Please retype every record below exactly, leaving the pictures out.

[Saved data entries]
Start of Block
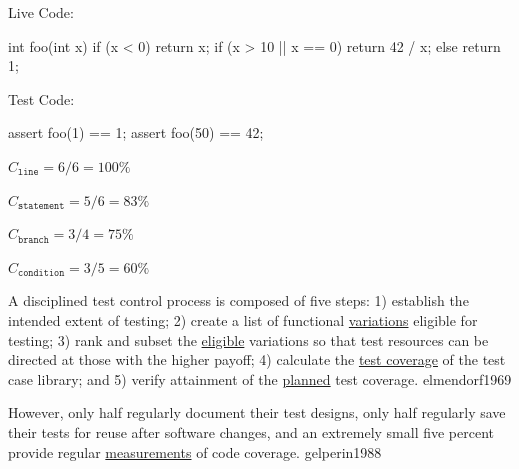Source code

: \documentclass{article}
\begin{document}
\begin{multicols}{2}
Live Code:\par
{\small\begin{ffcode}
int foo(int x) {
  if (x < 0) { return x; }
  if (x > 10 || x == 0) {
    return 42 / x;
  } else {
    return 1;
  }
}
\end{ffcode}
}
\par\columnbreak\par
Test Code:\par
{\small\begin{ffcode}
assert foo(1) == 1;
assert foo(50) == 42;
\end{ffcode}
}
\( C_{\texttt{line}} = 6/6 = 100\% \)\par
\( C_{\texttt{statement}} = 5/6 = 83\% \)\par
\( C_{\texttt{branch}} = 3/4 = 75\% \)\par
\( C_{\texttt{condition}} = 3/5 = 60\% \)\par
\end{multicols}
\plush{}

  {A disciplined test control process is composed of five steps: 1) establish the intended extent of testing; 2) create a list of functional \ul{variations} eligible for testing; 3) rank and subset the \ul{eligible} variations so that test resources can be directed at those with the higher payoff; 4) calculate the \ul{test coverage} of the test case library; and 5) verify attainment of the \ul{planned} test coverage.}
  {elmendorf1969}
  
  {However, only half regularly document their test designs, only half regularly save their tests for reuse after software changes, and an extremely small five percent provide regular \ul{measurements} of code coverage.}
  {gelperin1988}
\end{document}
End of Block
Written answer
Source code

: \documentclass{article}
\begin{document}
\begin{multicols}{2}
Live Code:\par
{\small\begin{ffcode}
int foo(int x) {
  if (x < 0) { return x; }
  if (x > 10 || x == 0) {
    return 42 / x;
  } else {
    return 1;
  }
}
\end{ffcode}
}
\par\columnbreak\par
Test Code:\par
{\small\begin{ffcode}
assert foo(1) == 1;
assert foo(50) == 42;
\end{ffcode}
}
\( C_{\texttt{line}} = 6/6 = 100\% \)\par
\( C_{\texttt{statement}} = 5/6 = 83\% \)\par
\( C_{\texttt{branch}} = 3/4 = 75\% \)\par
\( C_{\texttt{condition}} = 3/5 = 60\% \)\par
\end{multicols}
\plush{}

  {A disciplined test control process is composed of five steps: 1) establish the intended extent of testing; 2) create a list of functional \ul{variations} eligible for testing; 3) rank and subset the \ul{eligible} variations so that test resources can be directed at those with the higher payoff; 4) calculate the \ul{test coverage} of the test case library; and 5) verify attainment of the \ul{planned} test coverage.}
  {elmendorf1969}
  
  {However, only half regularly document their test designs, only half regularly save their tests for reuse after software changes, and an extremely small five percent provide regular \ul{measurements} of code coverage.}
  {gelperin1988}
\end{document}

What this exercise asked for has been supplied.